Sorry that this is gonna be long, but I wanted to share my experience...

My son had blood in his stool as well. The first time we noticed it was when he was 4 months. We were out of town, and took him to the ER. They did blood tests and weren't able to find anything. We had to change his formula for 30 days (we were supplementing), but I was able to keep giving him breastmilk. The bleeding stopped on it's own (it was only a couple diapers).

Just as he was turning one, he had it again (we had stopped nursing at 6 months). He even had one diaper that had just blood in it (he hadn't pooped). We were about to switch him to cow's milk from his formula, but we had to wait, and they had us switch his formula again to Allimentum. We had to take him off dairy completely.
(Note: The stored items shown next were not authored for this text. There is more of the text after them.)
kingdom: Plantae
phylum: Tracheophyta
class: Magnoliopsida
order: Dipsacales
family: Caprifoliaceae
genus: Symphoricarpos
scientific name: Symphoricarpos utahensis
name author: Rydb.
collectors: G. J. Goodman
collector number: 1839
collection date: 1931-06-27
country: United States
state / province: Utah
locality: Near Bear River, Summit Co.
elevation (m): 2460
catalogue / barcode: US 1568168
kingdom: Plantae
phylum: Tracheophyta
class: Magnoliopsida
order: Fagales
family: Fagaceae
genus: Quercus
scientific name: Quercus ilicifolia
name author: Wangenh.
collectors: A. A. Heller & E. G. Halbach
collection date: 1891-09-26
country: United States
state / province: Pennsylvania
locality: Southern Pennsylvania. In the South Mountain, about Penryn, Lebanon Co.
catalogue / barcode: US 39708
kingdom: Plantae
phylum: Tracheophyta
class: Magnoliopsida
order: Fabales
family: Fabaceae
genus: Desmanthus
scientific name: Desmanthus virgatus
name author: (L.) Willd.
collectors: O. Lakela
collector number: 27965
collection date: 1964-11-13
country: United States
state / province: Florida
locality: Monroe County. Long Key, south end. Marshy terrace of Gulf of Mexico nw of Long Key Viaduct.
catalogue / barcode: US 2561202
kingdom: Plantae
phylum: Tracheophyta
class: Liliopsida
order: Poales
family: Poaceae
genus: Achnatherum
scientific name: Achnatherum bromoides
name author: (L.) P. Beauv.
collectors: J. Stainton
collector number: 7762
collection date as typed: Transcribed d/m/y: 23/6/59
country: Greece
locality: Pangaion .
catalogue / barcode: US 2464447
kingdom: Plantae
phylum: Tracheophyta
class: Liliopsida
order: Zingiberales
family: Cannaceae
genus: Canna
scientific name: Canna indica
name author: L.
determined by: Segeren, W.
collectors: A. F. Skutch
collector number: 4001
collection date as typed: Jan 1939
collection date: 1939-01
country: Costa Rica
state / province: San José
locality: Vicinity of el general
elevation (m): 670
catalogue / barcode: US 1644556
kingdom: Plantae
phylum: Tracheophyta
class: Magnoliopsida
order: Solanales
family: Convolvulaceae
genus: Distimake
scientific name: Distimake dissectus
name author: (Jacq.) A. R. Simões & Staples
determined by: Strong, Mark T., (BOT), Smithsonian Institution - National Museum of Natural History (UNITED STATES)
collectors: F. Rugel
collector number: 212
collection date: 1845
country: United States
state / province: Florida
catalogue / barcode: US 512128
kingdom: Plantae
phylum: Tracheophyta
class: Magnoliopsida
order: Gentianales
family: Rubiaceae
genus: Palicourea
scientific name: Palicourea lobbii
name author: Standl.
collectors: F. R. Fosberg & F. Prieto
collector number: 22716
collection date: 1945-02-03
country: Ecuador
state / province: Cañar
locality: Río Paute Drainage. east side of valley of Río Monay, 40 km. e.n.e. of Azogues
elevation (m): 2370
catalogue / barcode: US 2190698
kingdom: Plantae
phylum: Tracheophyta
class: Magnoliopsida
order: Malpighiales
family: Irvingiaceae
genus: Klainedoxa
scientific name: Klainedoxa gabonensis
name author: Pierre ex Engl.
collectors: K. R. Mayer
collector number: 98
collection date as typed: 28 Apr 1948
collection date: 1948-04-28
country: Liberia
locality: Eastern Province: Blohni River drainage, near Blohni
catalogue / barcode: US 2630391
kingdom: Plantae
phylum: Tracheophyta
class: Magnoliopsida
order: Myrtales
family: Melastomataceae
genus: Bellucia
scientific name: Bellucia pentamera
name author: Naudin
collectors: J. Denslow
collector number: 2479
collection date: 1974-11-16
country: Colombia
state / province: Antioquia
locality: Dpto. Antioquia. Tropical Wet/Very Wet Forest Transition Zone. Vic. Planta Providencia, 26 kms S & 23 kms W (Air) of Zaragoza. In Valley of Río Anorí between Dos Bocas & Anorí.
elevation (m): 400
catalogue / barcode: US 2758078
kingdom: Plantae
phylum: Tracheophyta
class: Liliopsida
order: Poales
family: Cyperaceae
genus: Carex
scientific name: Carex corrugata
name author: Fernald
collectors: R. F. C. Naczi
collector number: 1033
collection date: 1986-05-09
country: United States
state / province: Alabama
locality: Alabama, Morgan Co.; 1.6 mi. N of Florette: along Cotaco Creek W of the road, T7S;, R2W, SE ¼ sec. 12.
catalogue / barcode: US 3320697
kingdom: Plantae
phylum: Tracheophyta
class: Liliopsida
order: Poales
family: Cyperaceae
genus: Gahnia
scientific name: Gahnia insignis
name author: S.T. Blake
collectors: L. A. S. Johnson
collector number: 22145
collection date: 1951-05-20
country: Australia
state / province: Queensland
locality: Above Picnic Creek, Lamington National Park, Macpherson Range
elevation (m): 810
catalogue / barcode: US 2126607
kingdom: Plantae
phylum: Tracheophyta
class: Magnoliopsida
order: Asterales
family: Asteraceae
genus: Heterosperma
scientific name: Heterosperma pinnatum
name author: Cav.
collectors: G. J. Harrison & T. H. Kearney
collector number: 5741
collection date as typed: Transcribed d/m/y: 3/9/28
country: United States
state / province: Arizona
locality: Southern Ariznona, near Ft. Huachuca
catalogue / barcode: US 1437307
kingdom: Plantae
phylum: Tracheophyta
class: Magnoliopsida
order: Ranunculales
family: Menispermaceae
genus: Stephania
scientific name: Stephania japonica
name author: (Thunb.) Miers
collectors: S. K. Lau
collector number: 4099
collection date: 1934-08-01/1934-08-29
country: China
They did blood tests, allergy tests, stool tests...he's not allergic to ANYthing, and none of the dietary changes made any difference. So they sent us to the GI dr. She had us do a Meckle's Scan, looking for Meckles Diverticulitis (releases acid into the stomach, causing bleeding) That was pretty traumatic for my son, and they didn't find anything.

The last thing the GI dr tried was a colonoscopy. She was looking for polyps. She believes that was the cause, but the results of the first one were not difinitive to her satisfaction, and she ordered another one. That was inconclusive as well. She said the only other thing to do at this point would be to tag his blood cells and follow them, to find the source of his bleeding. He would need to be actively bleeding in order to for this to work. The last incident of his bleeding was back in February. So, we really have nothing concrete to tell us why he was bleeding. I think it was polyps; they're caused from straining while pooping, and they can twist off and resolve themselves.

Also, in all of this time, my son never showed signs of pain or discomfort. His appetite never changed, his dimeanor never changed.

I'm sorry I don't have an answer for you, I know how frustrating this is. Even now that he's not bleeding any more (at least for the time being) I hate that we never got an answer.

Bottom line: I never stopped nursing when he was bleeding and I was nursing; he had the bleeding even after I was no longer nursing; changing his formula or diet never had any effect. Milk allergy is simply the most common cause that Dr's see, so eliminating dairy is the go-to solution, until a different cause is found. There are so many things that could cause the bleeding. If you're not comfortable taking your baby off breastmilk, then don't.

I really hope this gets resolved quickly, and that it's nothing serious. Best to you and your baby girl.